The Agave plant, native to Mexico, is best known as the main ingredient in making tequila and mezcal. However the fibres used for weaving, also known as ‘ixtle’, have been extracted from maguey, a genus of the Agave, for thousands of years.
In this modern age, this craft is increasingly under challenge. As cheaper synthetic fibres flood the market demand for the original product decreases and risks disappearing all together.
Don Pedro has been making these bags from the age of 12. He explains that the leaf of the maguey is cut at the stem. Cutting the leaves stops the plant from flowering giving it a much longer life. The leaf is then laid on a plank of wood wedged to the stomach. He uses a machete to scrape away the green pulp leaving a raw fibre. He shows me some old photos of this labour intensive process.
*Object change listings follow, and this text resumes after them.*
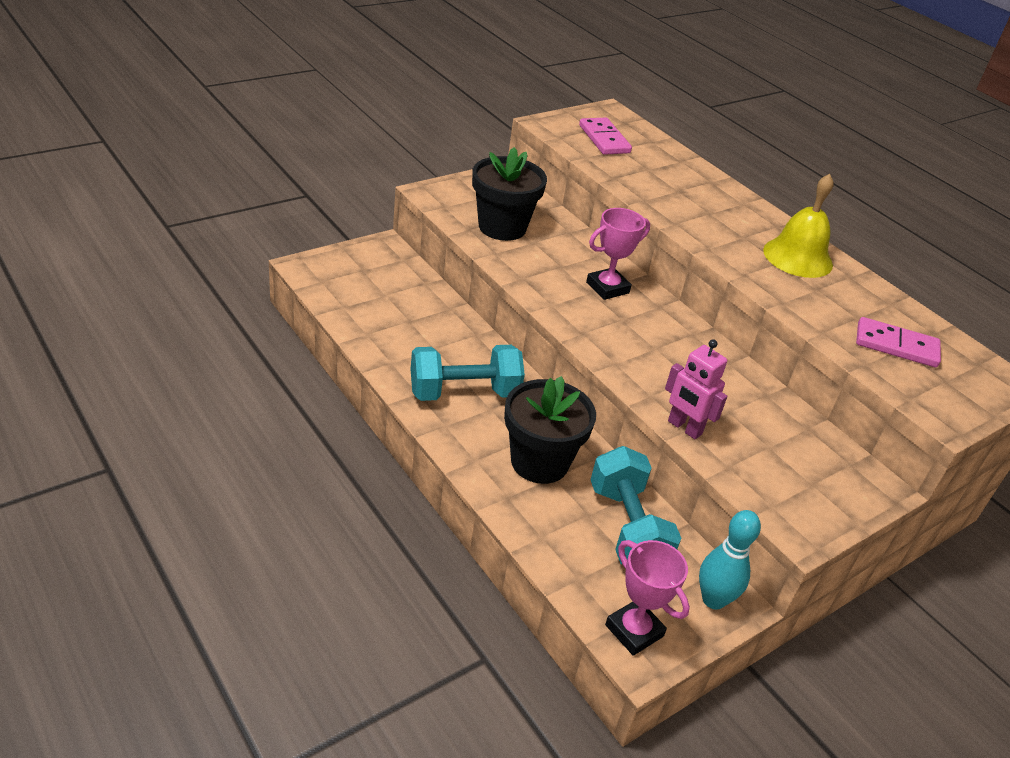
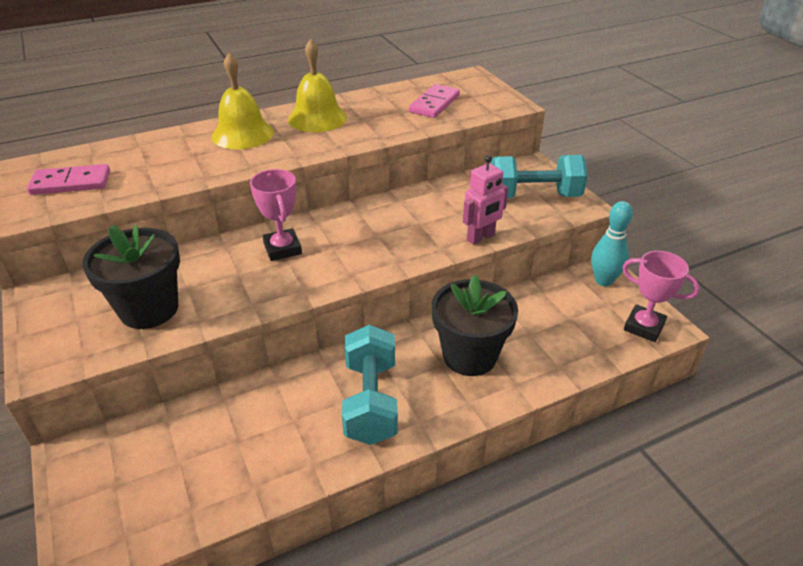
camera: 75 degrees left, 0 degrees up
(627, 528) = (541, 313): turquoise dumbbell -> turquoise dumbbell (534, 196)
(634, 631) = (644, 327): pink trophy -> pink trophy turned 60 degrees clockwise
(734, 213) = (242, 134): none -> yellow bell

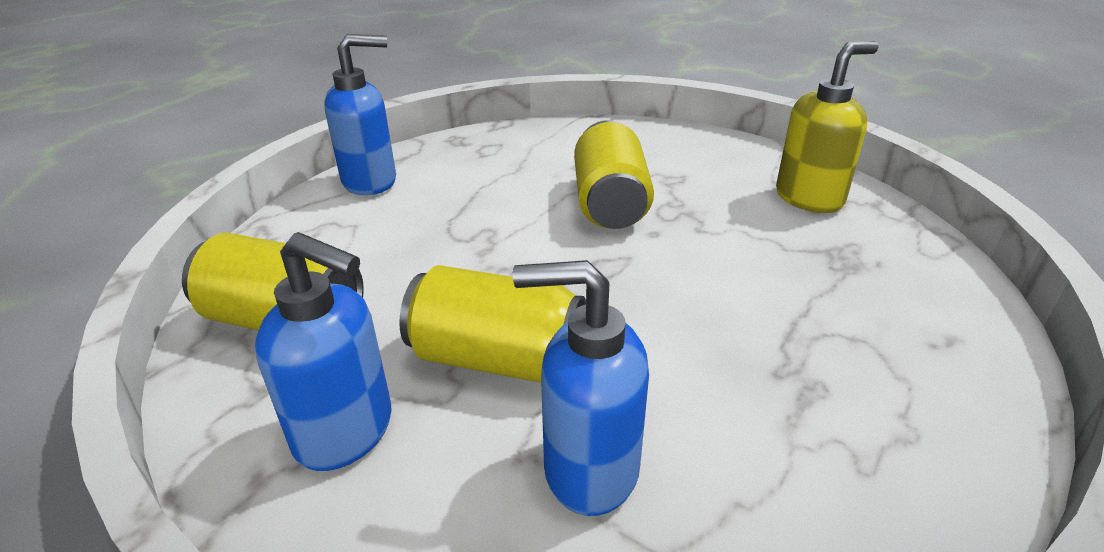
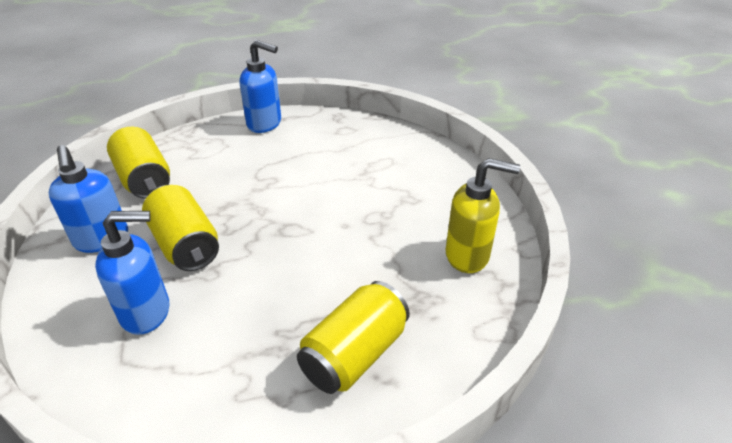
camera: 40 degrees right, 5 degrees up
(589, 469) = (147, 312): blue soap dispenser -> blue soap dispenser turned 120 degrees clockwise
(610, 203) = (351, 195): yellow can -> yellow can (354, 354)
The fibre is coarse and strong, yet feels silky to the touch.
Once extracted, several strands are spun together using a thigh-spinning technique. The strands are rubbed along the length of the thigh in one direction and then back causing the strands to spring back in a counter motion and twist around each other into a very fine cord. It is a unique process which takes years to perfect.
The cord is woven using a linking stitch around a wooden frame with two metal posts that maintain the width.
The decorative rim of the bag is hand-sewn using a large needle. Finally the bag is formed by sewing a single seam together. The darker colour is achieved through a smoking process over an open fire. It is finished by adding a simple leather strap. This entire process can take 4 months to complete one bag.
The net structure enables the bag to expand when full and contract when empty.
A common sight in markets of southern Mexico, you will often see locals hang the strap from their forehead leaving their hands free.
Other products made using maguey include ropes, fishing nets, textiles, and sandals.